MADRID (Reuters) - The U.S. economy looks set to pick up next year or early in 2010, although this scenario is by no means certain, the IMF Managing Director Dominique Strauss-Kahn said in a newspaper interview on Thursday.
“There is a reasonable probability ... of the U.S. economy starting to recover at the end of 2009 or the start of 2010,” he told Spanish newspaper Expansion.
He based this view on the likelihood that the housing market has touched a low point and as demand reacts to fiscal stimuli but added: “We recognize, however that the possibility of a recovery is plagued with uncertainty.”
If the U.S. housing market continued to fall then deflation could not be ruled out, the former French finance minister said.
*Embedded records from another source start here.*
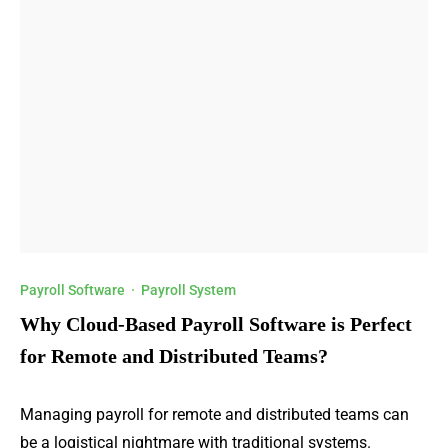
Payroll Software
·
Payroll System
Why Cloud-Based Payroll Software is Perfect
for Remote and Distributed Teams?
Managing payroll for remote and distributed teams can
be a logistical nightmare with traditional systems.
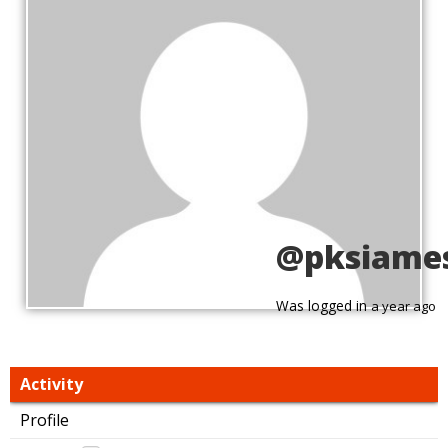
@pksiame
Was logged in
a year ago
Activity
Profile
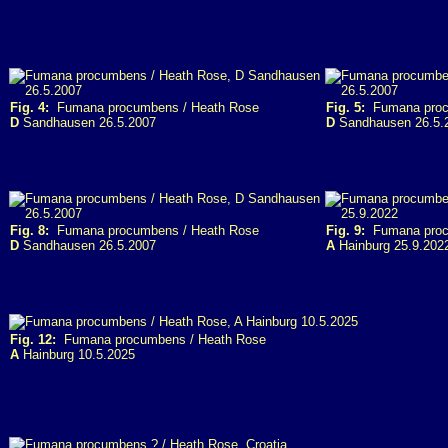
Fig. 4:
Fumana procumbens / Heath Rose
Fig. 5:
Fumana proc
D
Sandhausen 26.5.2007
D
Sandhausen 26.5.
Fig. 8:
Fumana procumbens / Heath Rose
Fig. 9:
Fumana proc
D
Sandhausen 26.5.2007
A
Hainburg 25.9.202
Fig. 12:
Fumana procumbens / Heath Rose
A
Hainburg 10.5.2025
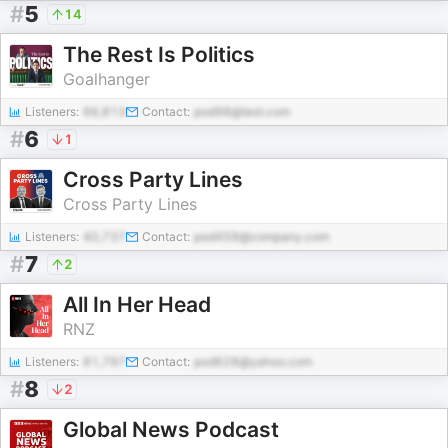
#
5
14
The Rest Is Politics
Goalhanger
Listeners:
66,813
Contact:
pod98@test.com
#
6
1
Cross Party Lines
Cross Party Lines
Listeners:
40,737
Contact:
pod459@company.com
#
7
2
All In Her Head
RNZ
Listeners:
81,797
Contact:
pod628@yahoo.com
#
8
2
Global News Podcast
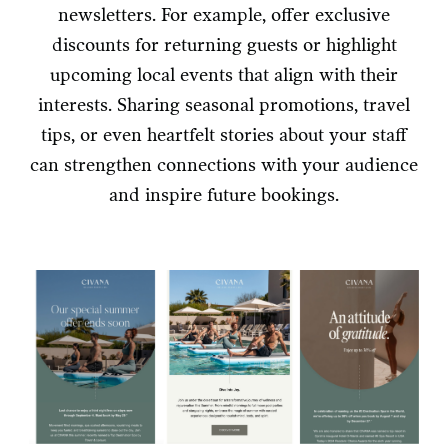
newsletters. For example, offer exclusive
discounts for returning guests or highlight
upcoming local events that align with their
interests. Sharing seasonal promotions, travel
tips, or even heartfelt stories about your staff
can strengthen connections with your audience
and inspire future bookings.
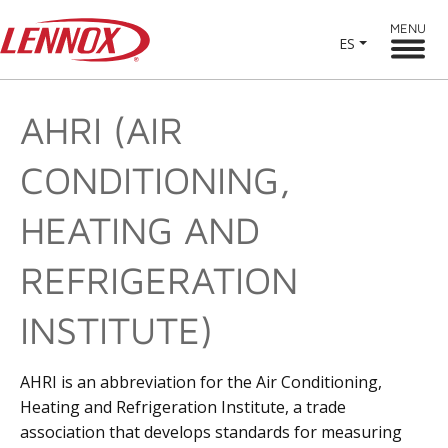
MENU
ES
AHRI (AIR
CONDITIONING,
HEATING AND
REFRIGERATION
INSTITUTE)
AHRI is an abbreviation for the Air Conditioning,
Heating and Refrigeration Institute, a trade
association that develops standards for measuring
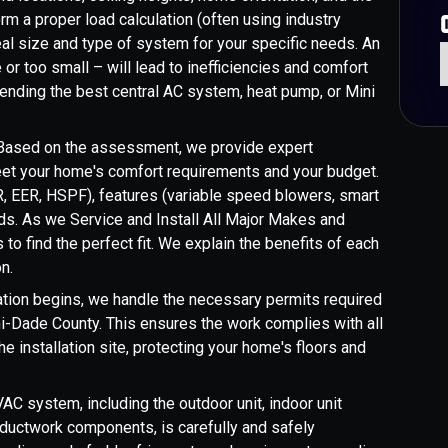
m a proper load calculation (often using industry
eal size and type of system for your specific needs. An
r too small – will lead to inefficiencies and comfort
mmending the best central AC system, heat pump, or Mini
ased on the assessment, we provide expert
t your home's comfort requirements and your budget.
R, EER, HSPF), features (variable speed blowers, smart
nds. As we Service and Install All Major Makes and
to find the perfect fit. We explain the benefits of each
n.
ation begins, we handle the necessary permits required
mi-Dade County. This ensures the work complies with all
e installation site, protecting your home's floors and
AC system, including the outdoor unit, indoor unit
e ductwork components, is carefully and safely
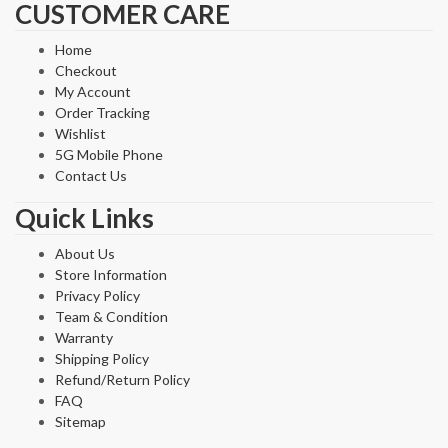
CUSTOMER CARE
Home
Checkout
My Account
Order Tracking
Wishlist
5G Mobile Phone
Contact Us
Quick Links
About Us
Store Information
Privacy Policy
Team & Condition
Warranty
Shipping Policy
Refund/Return Policy
FAQ
Sitemap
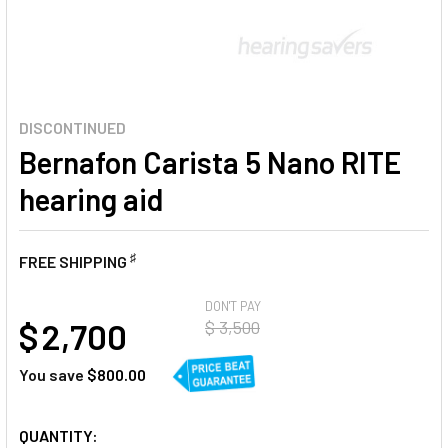
DISCONTINUED
Bernafon Carista 5 Nano RITE
hearing aid
♯
FREE SHIPPING
AT
DON'T PAY
$ 2,700
$ 3,500
You save
$800.00
CURRENT
QUANTITY:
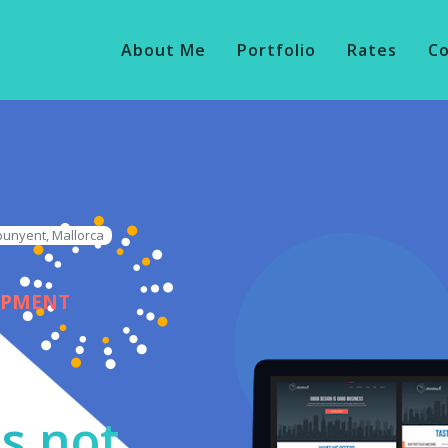
About Me
Portfolio
Rates
C
punyent, Mallorca
OPMENT
s not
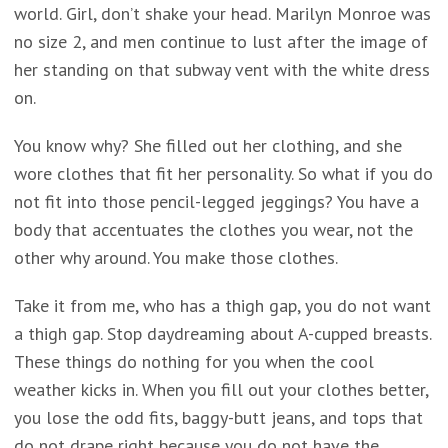
world. Girl, don’t shake your head. Marilyn Monroe was
no size 2, and men continue to lust after the image of
her standing on that subway vent with the white dress
on.
You know why? She filled out her clothing, and she
wore clothes that fit her personality. So what if you do
not fit into those pencil-legged jeggings? You have a
body that accentuates the clothes you wear, not the
other why around. You make those clothes.
Take it from me, who has a thigh gap, you do not want
a thigh gap. Stop daydreaming about A-cupped breasts.
These things do nothing for you when the cool
weather kicks in. When you fill out your clothes better,
you lose the odd fits, baggy-butt jeans, and tops that
do not drape right because you do not have the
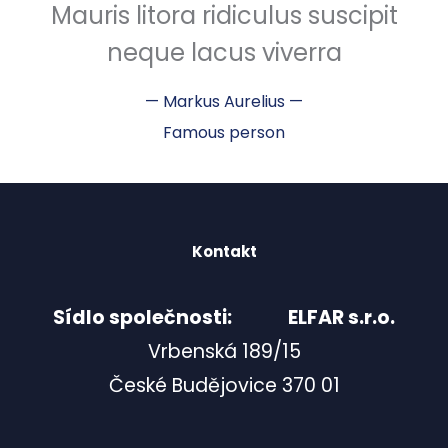
Mauris litora ridiculus suscipit
neque lacus viverra
—
Markus Aurelius
—
Famous person
Kontakt
Sídlo společnosti: ELFAR s.r.o.
Vrbenská 189/15
České Budějovice 370 01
“We are faced with an abrupt fall in activity and we should use all instruments available with the aim of simultaneously tackling three aims, the first restoring the stability and confidence of national financial markets.”
He reiterated that the IMF would cut its current 2.2 percent forecast for global growth next month and again criticized governments for not providing sufficient economic stimulus to lift consumer confidence.
The European Union’s plan to spend the equivalent of 1.5 percent of the union’s GDP was too timid, he said.
The IMF recommends global governments spend a combined 2 percent of global gross domestic product or $1.2 trillion to reduce the risk of a damaging global recession.
Strauss-Kahn also said that China’s currency, the renminbi, continued to be undervalued and should be revalued. Its recent devaluation was a deviation from a long-term trend, which was triggered by the economic crisis, he said.
“China is one of the countries making the biggest effort to spur on internal demand and seems open to participate in a collective effort and assume its share of responsibility in the fight against the crisis,” he said.
Strauss-Kahn praised the reaction of central banks to the crisis, led by the U.S. Federal Reserve’s decision to chop its benchmark rate to near zero on Tuesday.
However, he added that there were limits to the ability of monetary policy to stimulate demand as new liquidity was being hoarded and he said the world needed fiscal stimulus.